Venezuelan President Hugo Chavez said the initiation of gas exploration "is as important as launching the Simon Bolivar satellite a week ago," referring to the satellite that China manufactured and launched as part of a bilateral investment accord with Venezuela.
"Now a new stage of history has begun, because we are free, we are not a colony and we make use of our freedom. We have liberated ourselves from imperialism," said Chávez.
According to the president, Venezuela's "Caribbean Gas Belt," stretching along the entire coast, contains 200 trillion cubic feet of natural gas reserves. Last month Chavez announced that Venezuela would build a new naval base on its largest island to defend the reserves.
"It is a great advantage for Venezuela to count on Russia's presence and the company Gazprom in the Gulf," said Chavez. Venezuela should be able to produce its own gas within five years, thanks to Russia's agreement to transfer technology to Venezuela and train Venezuelan workers, he said.

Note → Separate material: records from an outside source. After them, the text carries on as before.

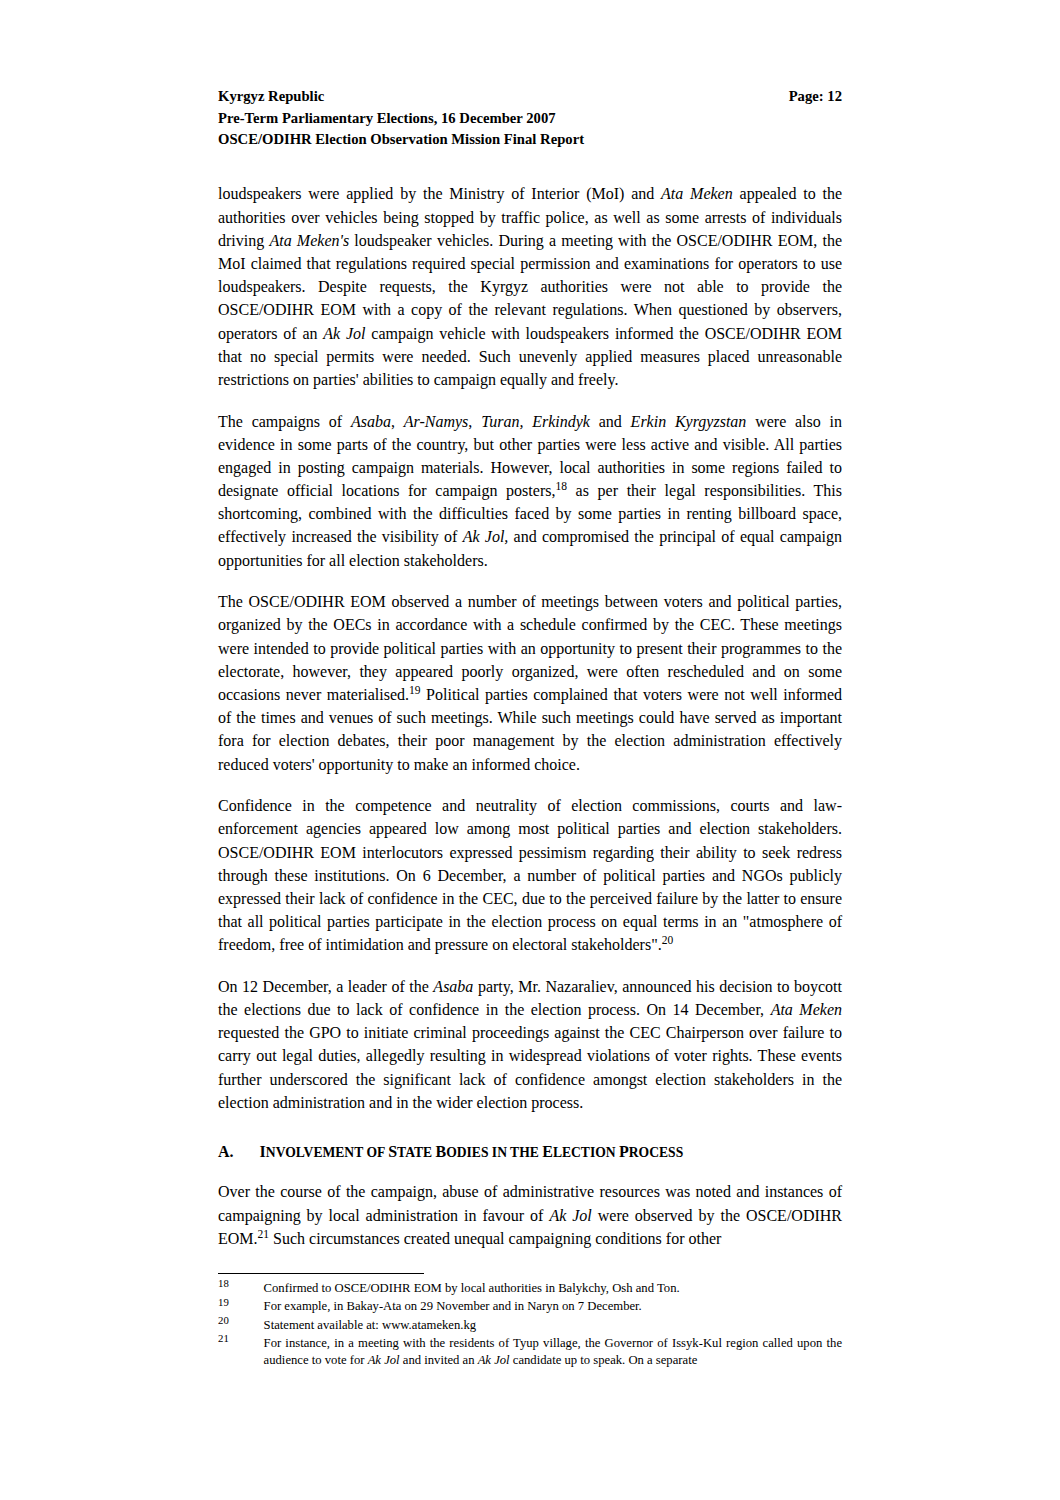Kyrgyz Republic Pre-Term Parliamentary Elections, 16 December 2007 OSCE/ODIHR Election Observation Mission Final Report
Page: 12
loudspeakers were applied by the Ministry of Interior (MoI) and Ata Meken appealed to the authorities over vehicles being stopped by traffic police, as well as some arrests of individuals driving Ata Meken's loudspeaker vehicles. During a meeting with the OSCE/ODIHR EOM, the MoI claimed that regulations required special permission and examinations for operators to use loudspeakers. Despite requests, the Kyrgyz authorities were not able to provide the OSCE/ODIHR EOM with a copy of the relevant regulations. When questioned by observers, operators of an Ak Jol campaign vehicle with loudspeakers informed the OSCE/ODIHR EOM that no special permits were needed. Such unevenly applied measures placed unreasonable restrictions on parties' abilities to campaign equally and freely.
The campaigns of Asaba, Ar-Namys, Turan, Erkindyk and Erkin Kyrgyzstan were also in evidence in some parts of the country, but other parties were less active and visible. All parties engaged in posting campaign materials. However, local authorities in some regions failed to designate official locations for campaign posters,18 as per their legal responsibilities. This shortcoming, combined with the difficulties faced by some parties in renting billboard space, effectively increased the visibility of Ak Jol, and compromised the principal of equal campaign opportunities for all election stakeholders.
The OSCE/ODIHR EOM observed a number of meetings between voters and political parties, organized by the OECs in accordance with a schedule confirmed by the CEC. These meetings were intended to provide political parties with an opportunity to present their programmes to the electorate, however, they appeared poorly organized, were often rescheduled and on some occasions never materialised.19 Political parties complained that voters were not well informed of the times and venues of such meetings. While such meetings could have served as important fora for election debates, their poor management by the election administration effectively reduced voters' opportunity to make an informed choice.
Confidence in the competence and neutrality of election commissions, courts and law-enforcement agencies appeared low among most political parties and election stakeholders. OSCE/ODIHR EOM interlocutors expressed pessimism regarding their ability to seek redress through these institutions. On 6 December, a number of political parties and NGOs publicly expressed their lack of confidence in the CEC, due to the perceived failure by the latter to ensure that all political parties participate in the election process on equal terms in an "atmosphere of freedom, free of intimidation and pressure on electoral stakeholders".20
On 12 December, a leader of the Asaba party, Mr. Nazaraliev, announced his decision to boycott the elections due to lack of confidence in the election process. On 14 December, Ata Meken requested the GPO to initiate criminal proceedings against the CEC Chairperson over failure to carry out legal duties, allegedly resulting in widespread violations of voter rights. These events further underscored the significant lack of confidence amongst election stakeholders in the election administration and in the wider election process.
A. INVOLVEMENT OF STATE BODIES IN THE ELECTION PROCESS
Over the course of the campaign, abuse of administrative resources was noted and instances of campaigning by local administration in favour of Ak Jol were observed by the OSCE/ODIHR EOM.21 Such circumstances created unequal campaigning conditions for other
Confirmed to OSCE/ODIHR EOM by local authorities in Balykchy, Osh and Ton.
For example, in Bakay-Ata on 29 November and in Naryn on 7 December.
Statement available at: www.atameken.kg
For instance, in a meeting with the residents of Tyup village, the Governor of Issyk-Kul region called upon the audience to vote for Ak Jol and invited an Ak Jol candidate up to speak. On a separate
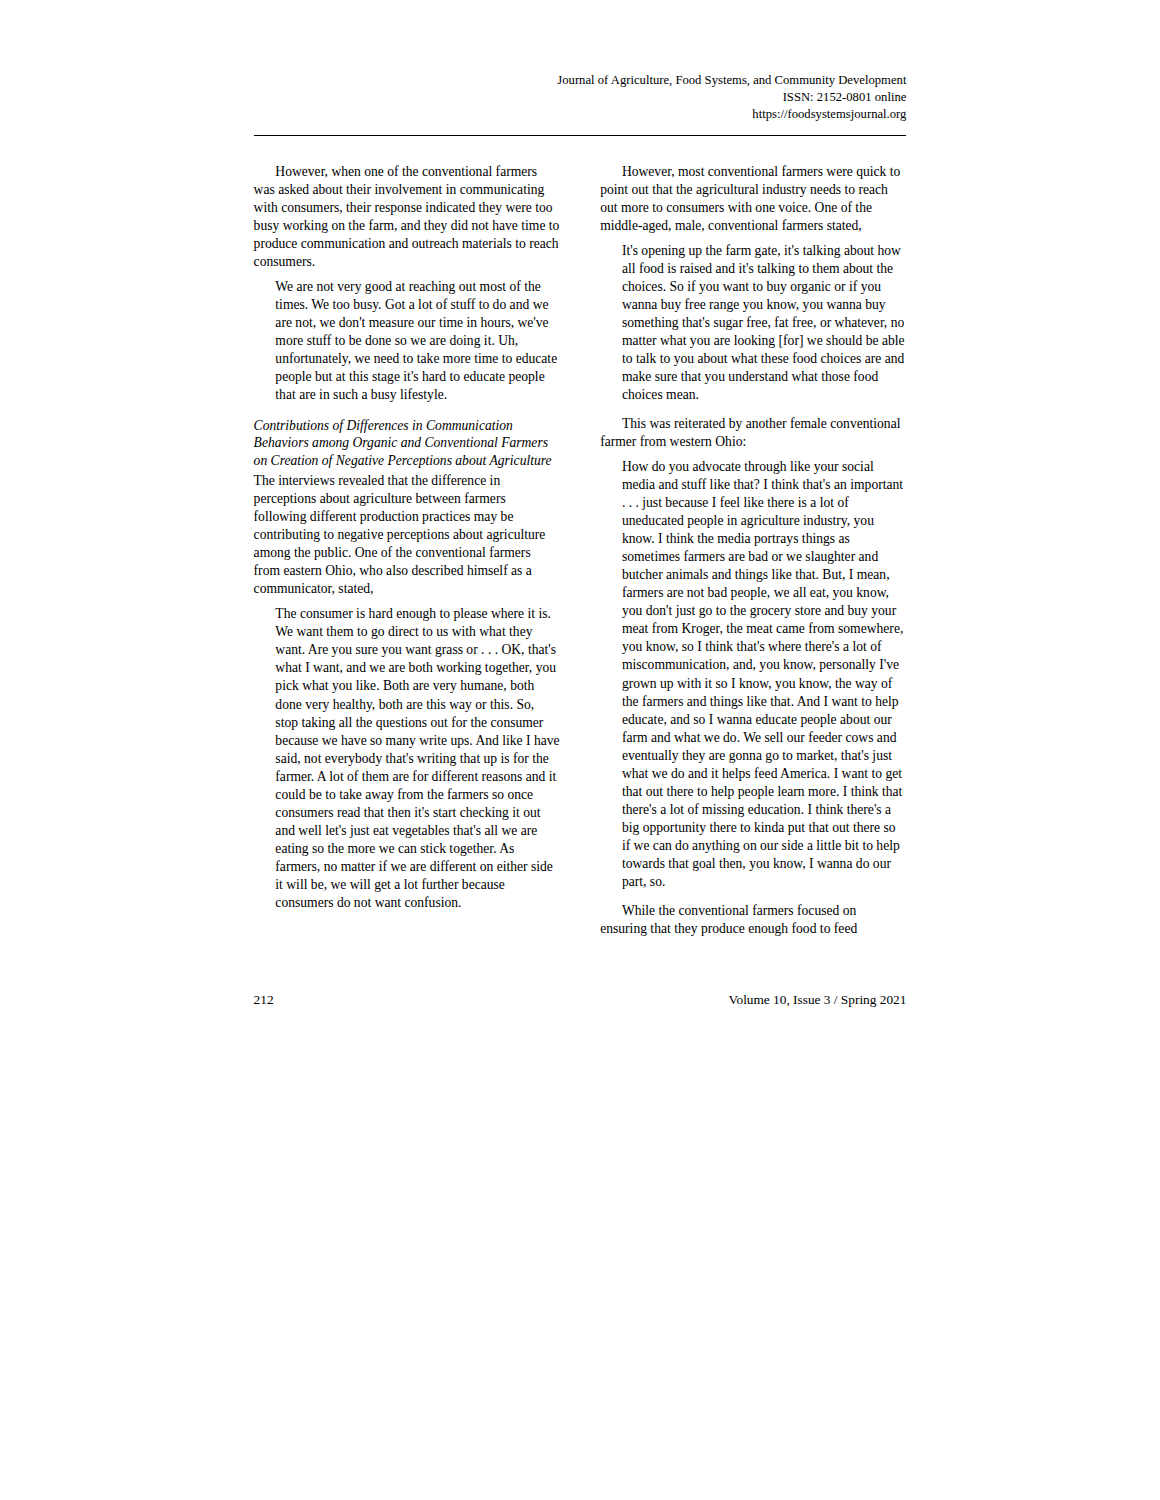Journal of Agriculture, Food Systems, and Community Development
ISSN: 2152-0801 online
https://foodsystemsjournal.org
However, when one of the conventional farmers was asked about their involvement in communicating with consumers, their response indicated they were too busy working on the farm, and they did not have time to produce communication and outreach materials to reach consumers.
We are not very good at reaching out most of the times. We too busy. Got a lot of stuff to do and we are not, we don't measure our time in hours, we've more stuff to be done so we are doing it. Uh, unfortunately, we need to take more time to educate people but at this stage it's hard to educate people that are in such a busy lifestyle.
Contributions of Differences in Communication Behaviors among Organic and Conventional Farmers on Creation of Negative Perceptions about Agriculture
The interviews revealed that the difference in perceptions about agriculture between farmers following different production practices may be contributing to negative perceptions about agriculture among the public. One of the conventional farmers from eastern Ohio, who also described himself as a communicator, stated,
The consumer is hard enough to please where it is. We want them to go direct to us with what they want. Are you sure you want grass or . . . OK, that's what I want, and we are both working together, you pick what you like. Both are very humane, both done very healthy, both are this way or this. So, stop taking all the questions out for the consumer because we have so many write ups. And like I have said, not everybody that's writing that up is for the farmer. A lot of them are for different reasons and it could be to take away from the farmers so once consumers read that then it's start checking it out and well let's just eat vegetables that's all we are eating so the more we can stick together. As farmers, no matter if we are different on either side it will be, we will get a lot further because consumers do not want confusion.
However, most conventional farmers were quick to point out that the agricultural industry needs to reach out more to consumers with one voice. One of the middle-aged, male, conventional farmers stated,
It's opening up the farm gate, it's talking about how all food is raised and it's talking to them about the choices. So if you want to buy organic or if you wanna buy free range you know, you wanna buy something that's sugar free, fat free, or whatever, no matter what you are looking [for] we should be able to talk to you about what these food choices are and make sure that you understand what those food choices mean.
This was reiterated by another female conventional farmer from western Ohio:
How do you advocate through like your social media and stuff like that? I think that's an important . . . just because I feel like there is a lot of uneducated people in agriculture industry, you know. I think the media portrays things as sometimes farmers are bad or we slaughter and butcher animals and things like that. But, I mean, farmers are not bad people, we all eat, you know, you don't just go to the grocery store and buy your meat from Kroger, the meat came from somewhere, you know, so I think that's where there's a lot of miscommunication, and, you know, personally I've grown up with it so I know, you know, the way of the farmers and things like that. And I want to help educate, and so I wanna educate people about our farm and what we do. We sell our feeder cows and eventually they are gonna go to market, that's just what we do and it helps feed America. I want to get that out there to help people learn more. I think that there's a lot of missing education. I think there's a big opportunity there to kinda put that out there so if we can do anything on our side a little bit to help towards that goal then, you know, I wanna do our part, so.
While the conventional farmers focused on ensuring that they produce enough food to feed
212 Volume 10, Issue 3 / Spring 2021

Also, Chávez announced that on November 26th of this month, Russian President Dmitri Medvedev will visit Venezuela, the first Russian President to do so ever.
Extensive teams of government authorities from the two countries set up more than twenty commissions to manage nearly fifty bilateral projects in education, finances, arms purchases, light industries, mining, infrastructure, energy, telecommunications, science and technology, environment, citizen security, culture, sports, and tourism.
The countries moved forward on several projects that were launched over the past year, including Venezuela's development of civilian nuclear energy, a binational bank, purchases of Russian military equipment, and a joint energy company made up of five Russian firms and PDVSA.
They also discussed the construction of an aluminum plant and automobile factories in Venezuela, and a possible commercial flight between Caracas and Moscow.
According to statements by Venezuela's Basic Industries and Mining Minister, Rodolfo Sanz, on Thursday, the Venezuelan government might grant the Russian mining firm Rusoro partnership with Venezuelan state mining companies in two major gold projects in Venezuela, Las Cristinas and Las Brisas.
Sanz had announced on Tuesday the government's intention to nationalize the two gold deposits, which are currently controlled by the Canadian firm Crystallex and Washington State-based Gold Reserve.
According to Venezuelan Major General Jesus Gonzalez, Venezuela will continue purchasing Russian arms until it has "sufficient strength" to defend its territory and oil.
"I do not doubt that the United States wants to come looking for petroleum here," said Gonzalez. Even with new president-elect Barack Obama, "the end goal and purpose of the United States will be the same: To dominate the world," he said.
Venezuela has purchased $4.4 billion worth of Russian weapons since 2005 and in September Russia approved a $1 billion loan to Venezuela for future arms purchases.
Venezuela's Foreign Relations Minister Nicolas Maduro said, "This alliance with Russia forms part of the effort to construct a multi-polar world" that is based on the principles of "respect for sovereignty, equality among states, and on the basis of a constructive agenda."
Maduro emphasized the need to end war and construct a new financial system to prevent states from dominating other states in order to exploit their natural resources.